(AVAILABLE DATA begins)

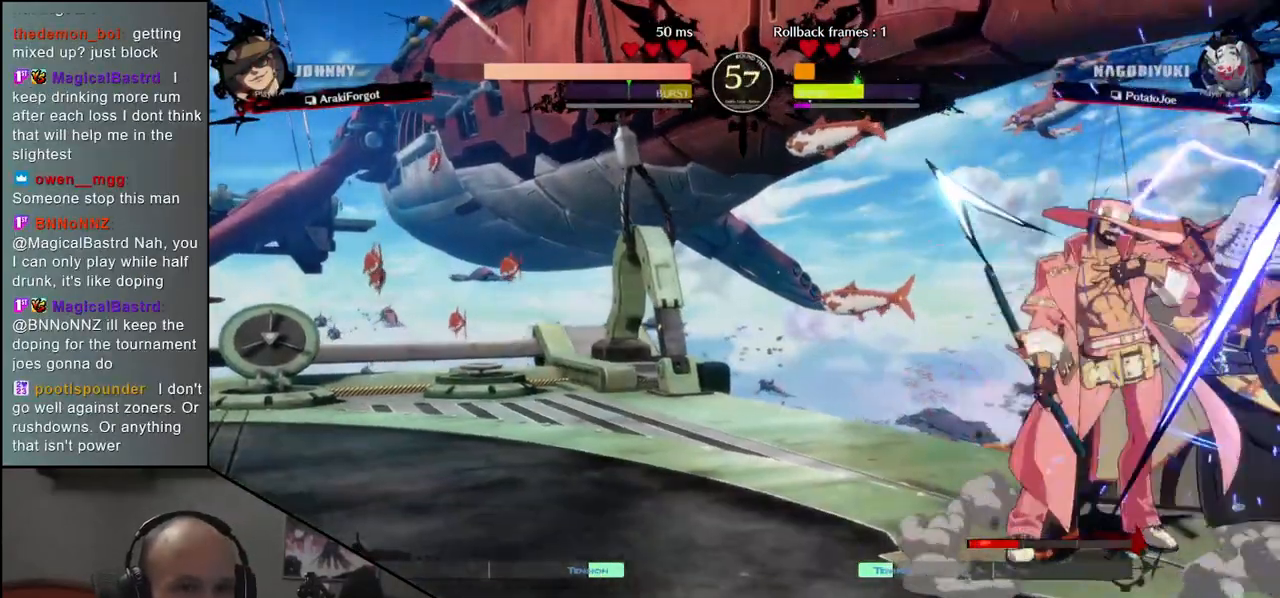
{"buttons": ["L1"], "left_stick": "right", "events": [[17, "L1", "down"], [67, "L1", "up"], [150, "L1", "down"], [183, "L1", "up"], [250, "L1", "down"], [300, "L1", "up"], [367, "L1", "down"], [433, "L1", "up"], [500, "L1", "down"]]}
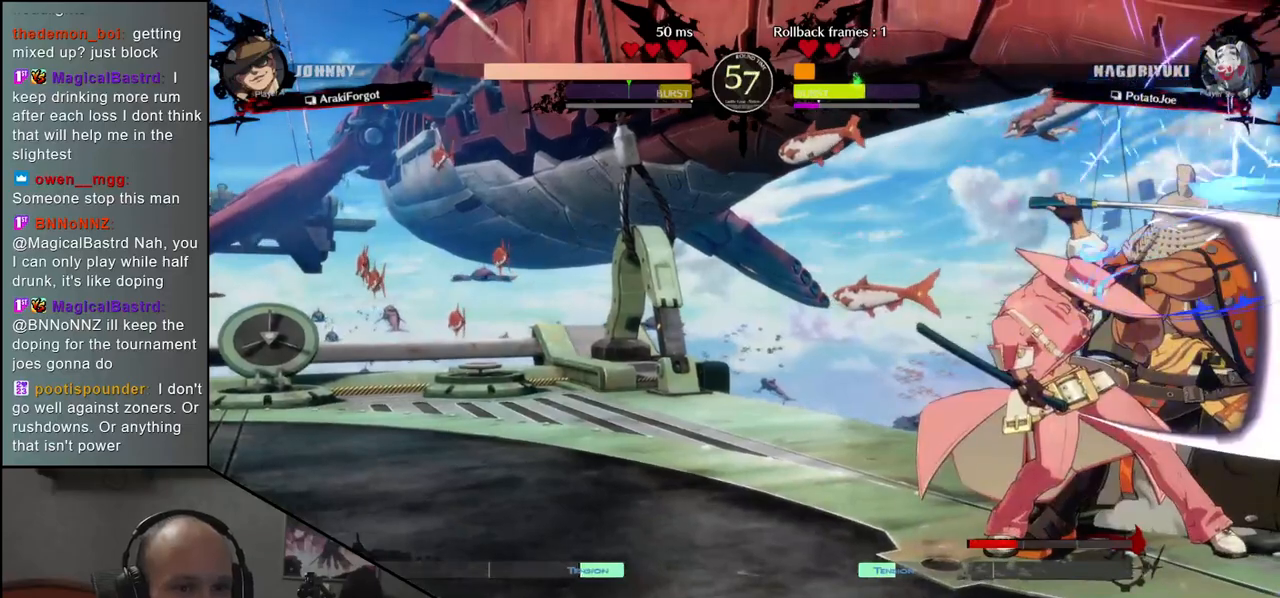
{"buttons": [], "left_stick": "down-right", "events": [[67, "L1", "up"], [117, "L1", "down"], [183, "L1", "up"], [300, "left_stick", "down-right"]]}
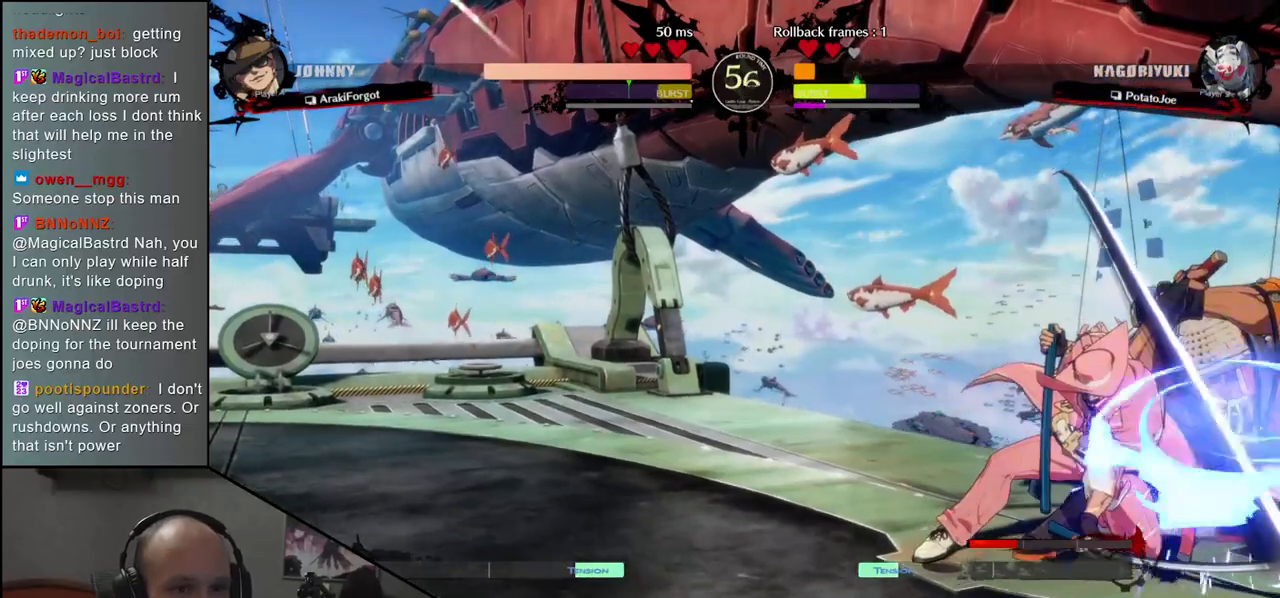
{"buttons": [], "left_stick": "down-right", "events": []}
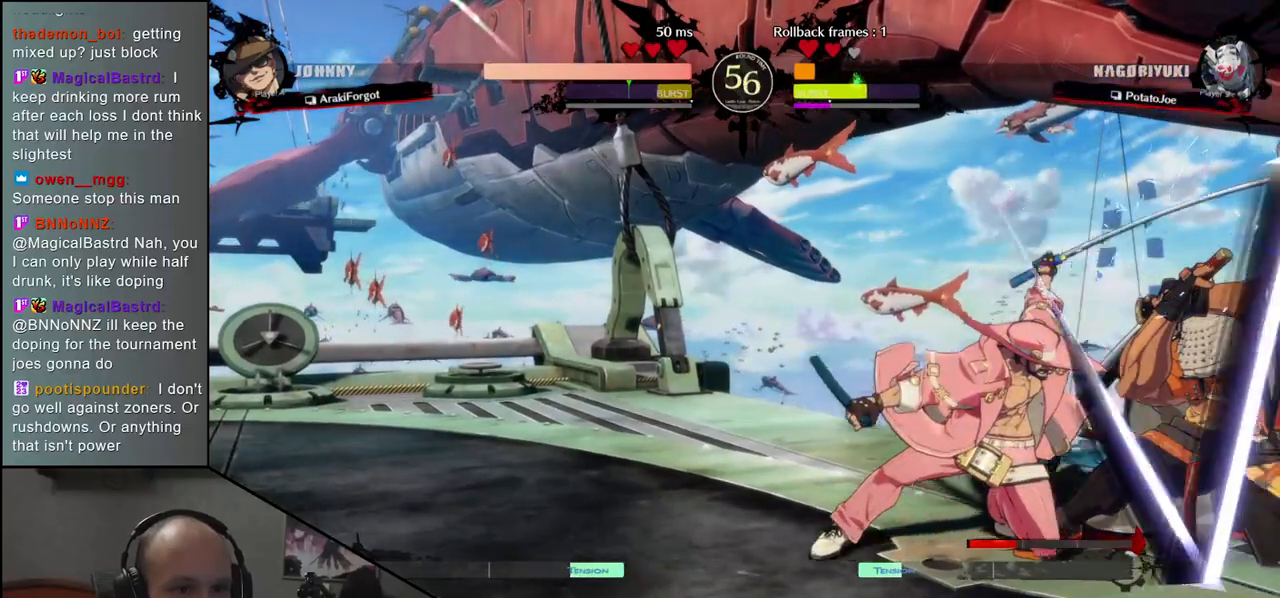
{"buttons": [], "left_stick": "down-right", "events": []}
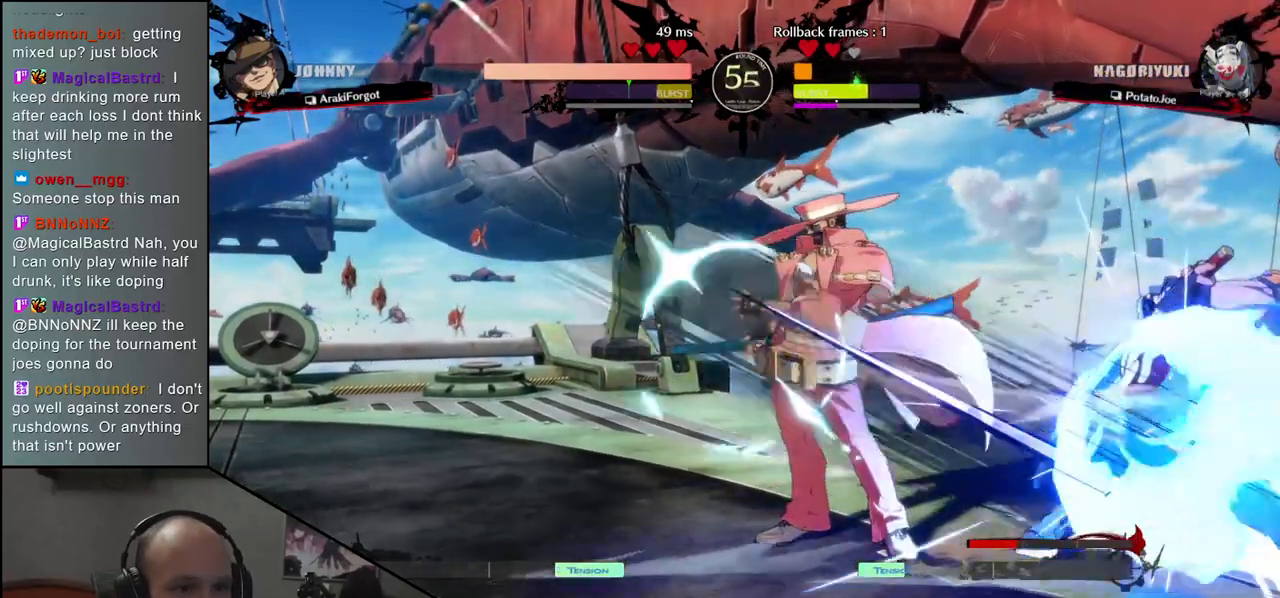
{"buttons": [], "left_stick": "down-right", "events": []}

(AVAILABLE DATA ends)

Copy out all the data above exactly, minus the images.

## WRITTEN SOLUTION
{"buttons": ["L1"], "left_stick": "right", "events": [[17, "L1", "down"], [67, "L1", "up"], [150, "L1", "down"], [183, "L1", "up"], [250, "L1", "down"], [300, "L1", "up"], [367, "L1", "down"], [433, "L1", "up"], [500, "L1", "down"]]}
{"buttons": [], "left_stick": "down-right", "events": [[67, "L1", "up"], [117, "L1", "down"], [183, "L1", "up"], [300, "left_stick", "down-right"]]}
{"buttons": [], "left_stick": "down-right", "events": []}
{"buttons": [], "left_stick": "down-right", "events": []}
{"buttons": [], "left_stick": "down-right", "events": []}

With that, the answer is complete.